The FSA proposals have three prime objectives:
To address the potential for adviser remuneration to distort consumer outcomes.
To improve the clarity with which firms describe their services to consumers.
To increase the professional standards of advisers.
The most significant of the three is the abolition of commission payments from product providers (fund managers) to financial advisers by December 2012. The FSA will also ban advisers from recommending products that pay commission including soft commissions paid in non-monetary form.
Financial planners must set their charges in agreement with clients and will have to meet new standards regarding how they determine and deduct these charges.
The FSA appears to be doing its damnedest to put to rest the old system, which falsely implied that initial fees were being paid by the fund manager rather than the client. As part of this proposal the FSA will make sure that adviser charges don't vary unreasonably depending on the type of product used where this product is readily substitutable. For example, investment in life assurance bonds should not produce higher fees than in investment trusts.
The FSA also proposes to knock trailing commission, or rather, its fee-paying equivalent, on the head unless it is part of a regular review of client portfolios - that is, a quarterly monitoring service. It looks very much like the end of the free lunch for British financial planners.
The other major initiative is to allow investors to clearly discriminate between independent advice and "restricted advice"; that is, advice which is limited to the product sold by a certain fund manager or bank.

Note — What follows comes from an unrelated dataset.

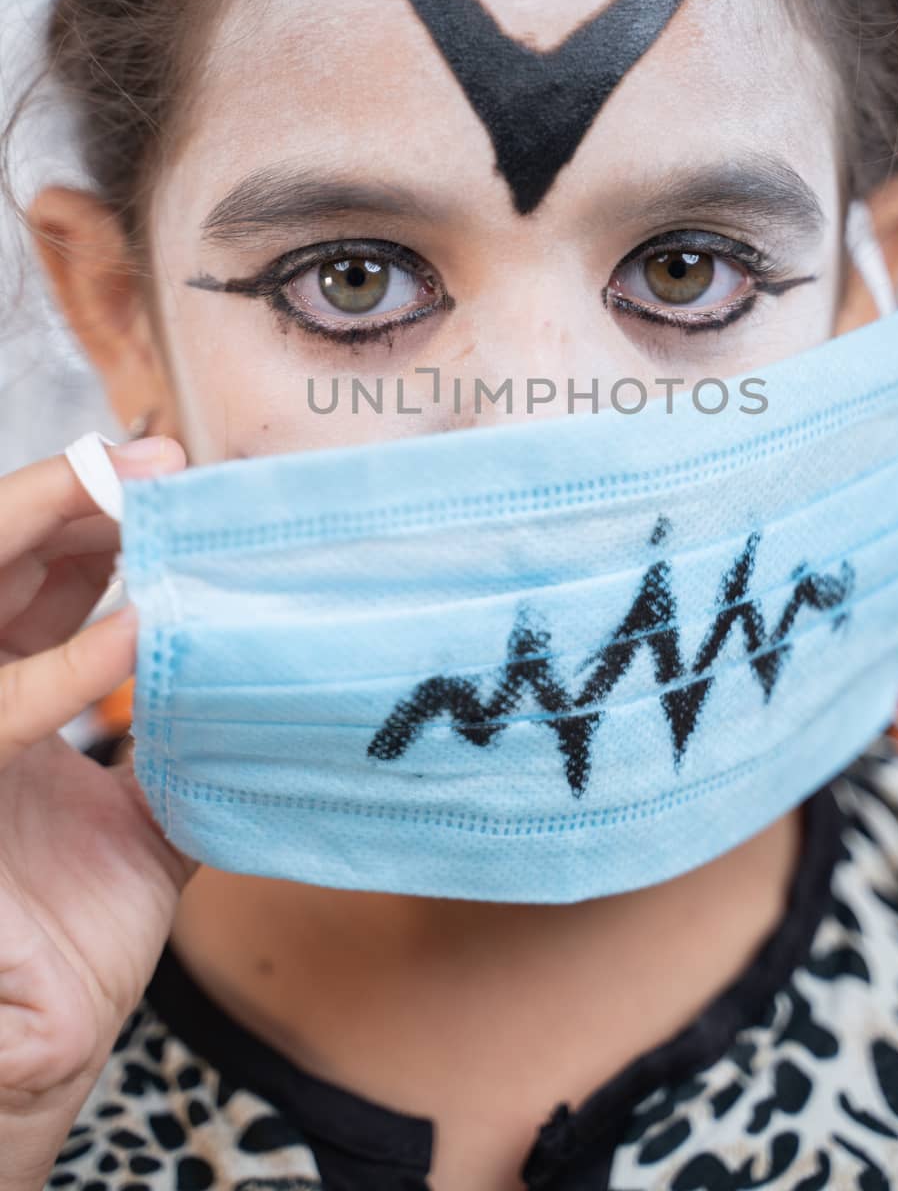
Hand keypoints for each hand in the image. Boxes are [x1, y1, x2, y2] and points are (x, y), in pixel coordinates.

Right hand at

This is going to get a bit tricky as a number of advisers can potentially advise on all sorts of products but in reality choose only to sell some. A while back in New Zealand, a firm which recommended only a limited number of high-cost products (most of which seem to have gone bust) got into a bit of strife when it called itself independent. If it tried that in Britain post 2012, it would almost certainly "go directly to jail".
According to the FSA paper, "Our rules and guidance will ensure that firms that describe their advice as independent genuinely do make their recommendations based on comprehensive and fair analysis, and provide unbiased, unrestricted advice. Equally, where consumers choose to use a restricted service - such as a firm that can only give advice on its own range of products - this will be made clear."

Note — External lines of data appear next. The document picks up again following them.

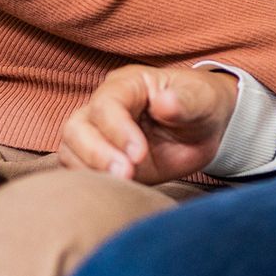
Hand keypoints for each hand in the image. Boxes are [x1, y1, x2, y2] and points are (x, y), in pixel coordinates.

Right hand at [56, 65, 238, 184]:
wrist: (205, 128)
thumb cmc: (200, 104)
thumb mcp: (201, 99)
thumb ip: (184, 102)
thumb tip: (164, 103)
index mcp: (127, 85)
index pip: (105, 105)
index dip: (117, 130)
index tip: (139, 155)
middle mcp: (105, 107)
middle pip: (76, 127)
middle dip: (96, 153)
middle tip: (127, 174)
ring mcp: (100, 135)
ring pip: (71, 150)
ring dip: (91, 170)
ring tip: (124, 183)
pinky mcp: (102, 161)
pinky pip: (79, 172)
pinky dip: (91, 182)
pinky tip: (117, 190)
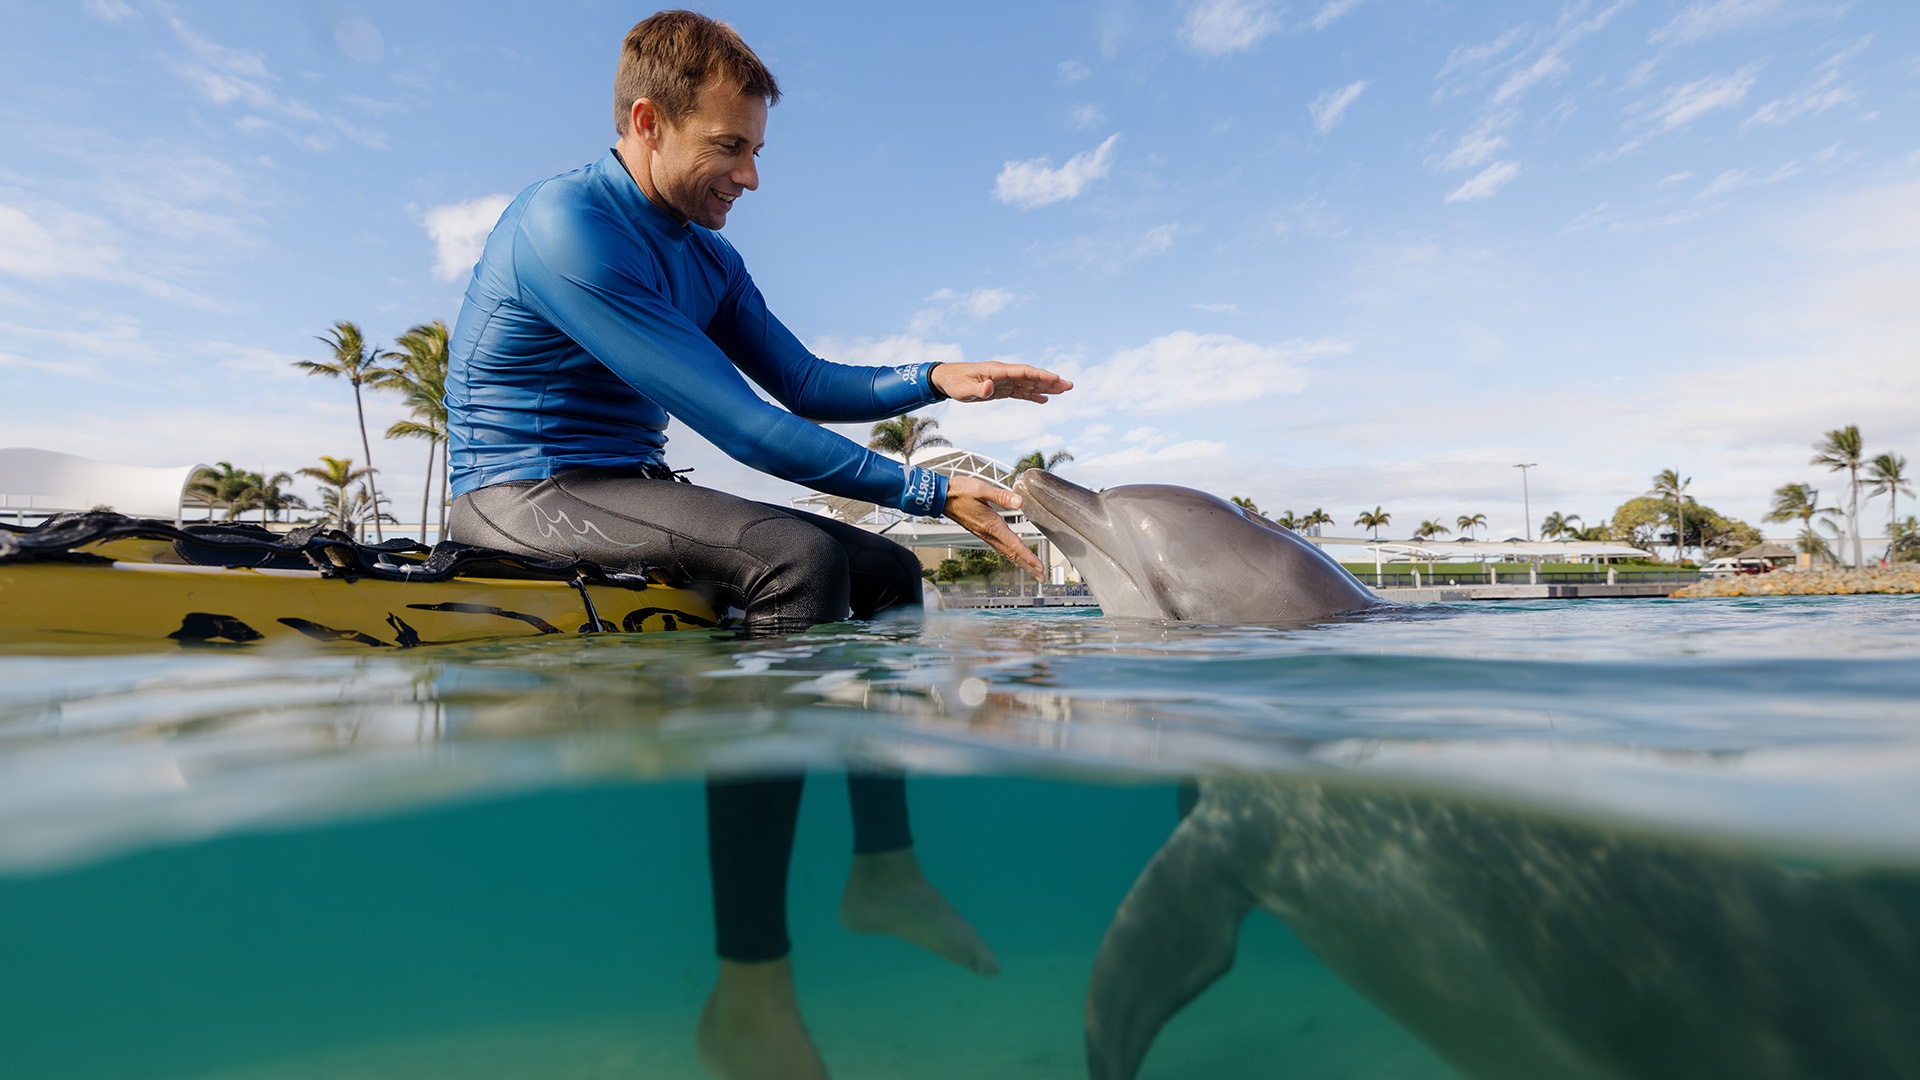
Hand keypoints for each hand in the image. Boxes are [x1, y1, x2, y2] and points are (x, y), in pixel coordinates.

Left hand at [931, 361, 1072, 403]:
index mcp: (997, 370)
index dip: (1040, 375)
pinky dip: (1032, 395)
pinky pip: (1020, 392)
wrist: (946, 379)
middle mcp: (1003, 374)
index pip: (1024, 372)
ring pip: (1029, 384)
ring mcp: (1003, 381)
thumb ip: (978, 389)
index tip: (1056, 378)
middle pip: (1031, 377)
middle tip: (1069, 385)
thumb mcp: (963, 389)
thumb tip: (990, 388)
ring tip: (1064, 390)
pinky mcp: (1000, 389)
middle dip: (1050, 381)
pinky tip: (1044, 399)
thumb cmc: (954, 382)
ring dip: (1046, 387)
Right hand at [944, 475, 1045, 576]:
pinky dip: (1011, 555)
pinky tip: (1015, 556)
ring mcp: (985, 535)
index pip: (1015, 545)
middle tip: (1042, 578)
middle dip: (1029, 567)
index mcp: (992, 525)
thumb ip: (1001, 496)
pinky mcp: (982, 532)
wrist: (941, 497)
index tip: (1040, 567)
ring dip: (1021, 563)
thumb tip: (1019, 501)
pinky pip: (1000, 548)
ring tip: (1033, 571)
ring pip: (1007, 553)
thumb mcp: (981, 489)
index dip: (1029, 557)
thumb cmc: (960, 491)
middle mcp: (989, 534)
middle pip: (1012, 555)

Just where this will leave "platforms" is unclear but the FSA has said that it may regulate these as well because of problems with complexity, transparency and the fact that many platforms promise the earth but in reality do not provide "unrestricted advice".

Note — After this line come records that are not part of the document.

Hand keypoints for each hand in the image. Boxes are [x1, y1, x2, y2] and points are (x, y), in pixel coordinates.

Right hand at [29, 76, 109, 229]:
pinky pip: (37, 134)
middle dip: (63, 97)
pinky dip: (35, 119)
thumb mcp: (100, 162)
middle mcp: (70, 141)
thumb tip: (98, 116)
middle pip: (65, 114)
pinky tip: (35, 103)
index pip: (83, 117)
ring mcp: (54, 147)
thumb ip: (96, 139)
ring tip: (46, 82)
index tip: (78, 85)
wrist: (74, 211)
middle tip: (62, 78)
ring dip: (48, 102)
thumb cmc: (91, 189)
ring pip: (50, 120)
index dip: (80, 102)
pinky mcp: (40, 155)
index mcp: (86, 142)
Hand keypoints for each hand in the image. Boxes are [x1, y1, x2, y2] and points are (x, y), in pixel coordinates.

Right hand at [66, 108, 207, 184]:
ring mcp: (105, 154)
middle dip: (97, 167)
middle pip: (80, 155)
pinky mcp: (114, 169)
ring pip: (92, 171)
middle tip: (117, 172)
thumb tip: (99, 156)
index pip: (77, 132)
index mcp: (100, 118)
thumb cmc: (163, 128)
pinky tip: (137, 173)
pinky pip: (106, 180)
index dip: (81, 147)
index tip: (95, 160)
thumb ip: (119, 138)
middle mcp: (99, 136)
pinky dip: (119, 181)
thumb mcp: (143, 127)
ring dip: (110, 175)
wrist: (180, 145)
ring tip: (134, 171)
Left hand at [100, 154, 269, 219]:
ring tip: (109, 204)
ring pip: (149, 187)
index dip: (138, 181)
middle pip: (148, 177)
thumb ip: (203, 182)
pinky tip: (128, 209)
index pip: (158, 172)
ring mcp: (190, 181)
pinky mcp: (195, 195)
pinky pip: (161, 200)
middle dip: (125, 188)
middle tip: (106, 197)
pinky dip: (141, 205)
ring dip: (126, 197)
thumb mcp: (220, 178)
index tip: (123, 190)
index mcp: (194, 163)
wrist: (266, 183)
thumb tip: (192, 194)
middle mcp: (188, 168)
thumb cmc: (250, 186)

The FSA also plans to increase the professional standards of advisers in the same way as is planned by the Securities Commission in New Zealand.
Just where these changes will leave the British financial planning industry is anyone's guess. Their effect will be far reaching. Some experts reckon up to 50 per cent of financial planners will leave the industry, that investors with small sums to invest will find it hard to get advice (a cynic would say that that is the present situation as far as good advice is concerned) and that the changes will encourage vertical integration.
This latter effect could happen as fund managers who used to generate sales by paying high commission react by buying the investment advisory businesses to guarantee distribution. This would mean fewer "independent" advisers.
For the British investment advisory business it looks like "the end of the world as they knew it". It's a reasonable bet that consumers will end up "feeling fine".
* Brent Sheather is an Auckland stockbroker/financial adviser and his adviser/disclosure statement is available on request and free.